Aim of the exercise: Search the records below for "knee" and copy every line it turns up in.
<<<<
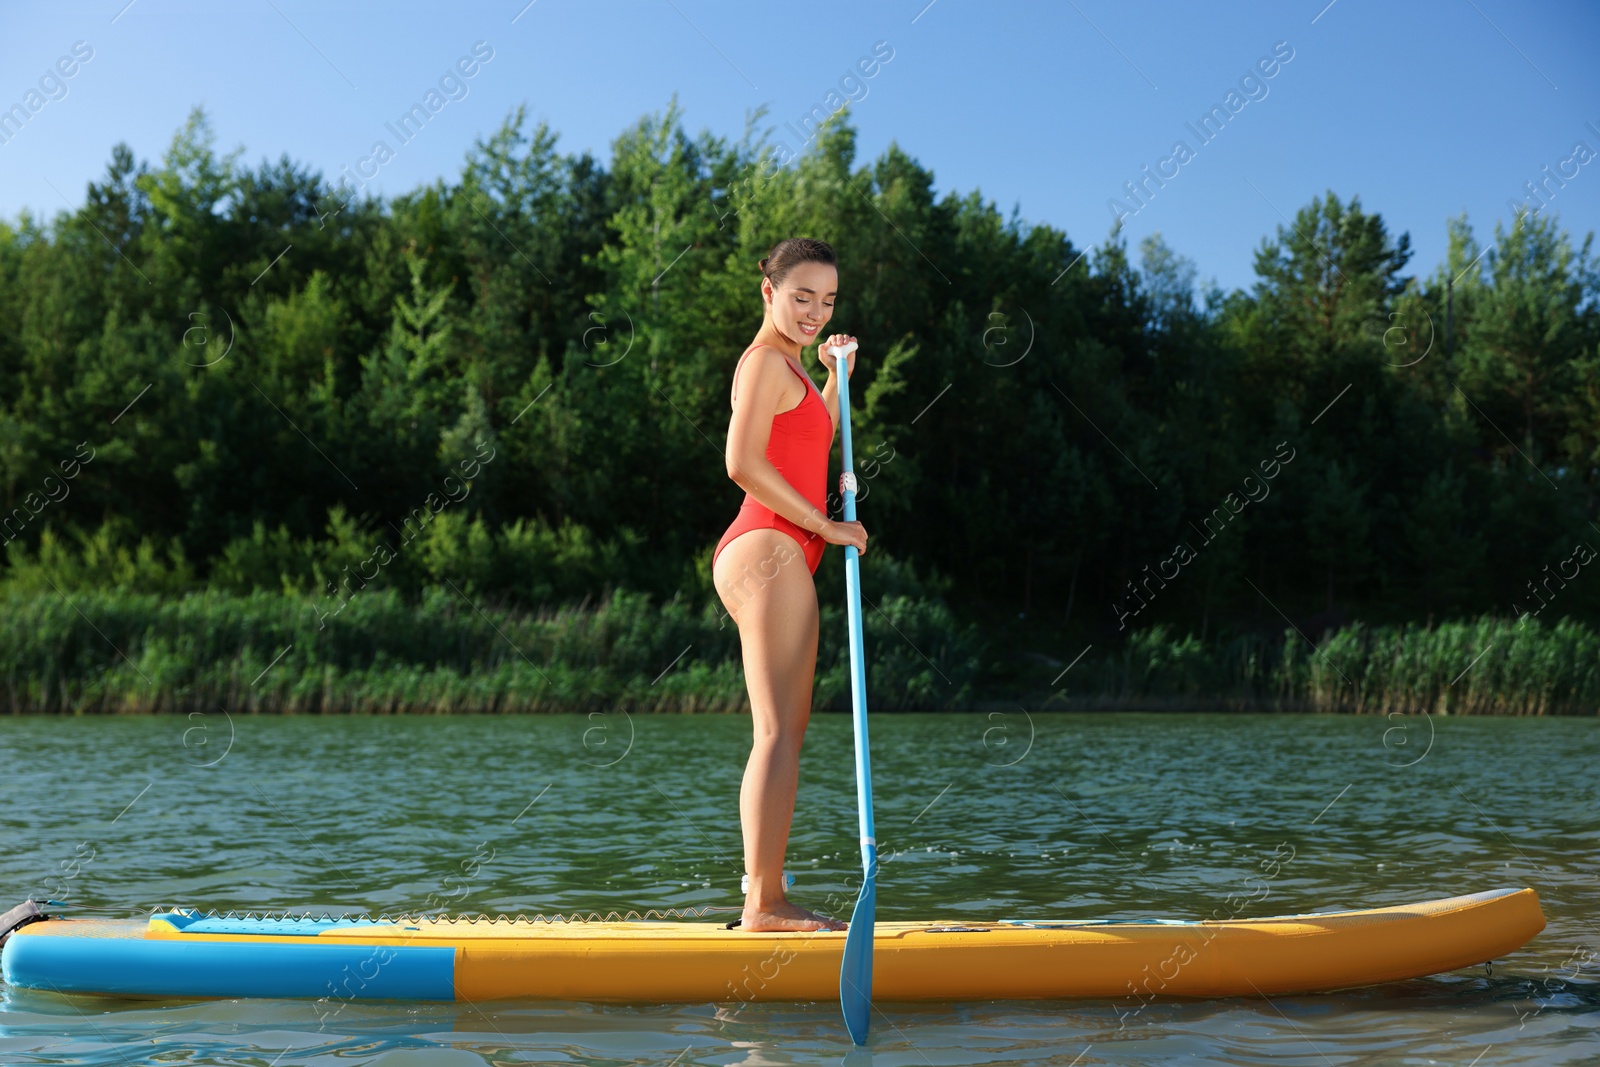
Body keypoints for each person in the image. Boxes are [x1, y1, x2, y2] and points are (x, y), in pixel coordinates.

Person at [711, 237, 867, 933]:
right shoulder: (763, 364)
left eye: (827, 299)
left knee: (786, 730)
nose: (814, 310)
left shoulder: (796, 373)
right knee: (775, 730)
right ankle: (764, 905)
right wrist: (824, 525)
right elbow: (741, 461)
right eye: (802, 295)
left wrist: (838, 374)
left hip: (782, 550)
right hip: (771, 543)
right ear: (767, 290)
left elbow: (813, 438)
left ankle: (765, 897)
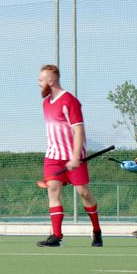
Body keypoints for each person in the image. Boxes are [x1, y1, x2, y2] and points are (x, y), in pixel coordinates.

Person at [37, 65, 102, 247]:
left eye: (41, 80)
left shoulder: (69, 101)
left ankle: (96, 230)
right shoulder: (45, 103)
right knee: (53, 190)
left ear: (51, 81)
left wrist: (74, 157)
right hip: (52, 157)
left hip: (74, 157)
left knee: (83, 192)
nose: (38, 83)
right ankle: (56, 236)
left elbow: (79, 130)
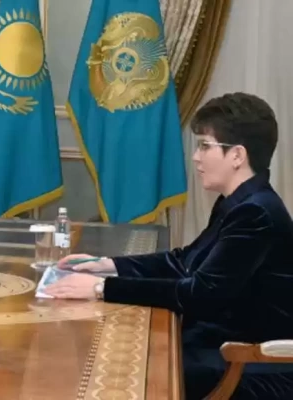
>>>>
Completed exercise:
left knee: (786, 730)
right knee: (775, 730)
right knee: (53, 190)
left knee: (83, 192)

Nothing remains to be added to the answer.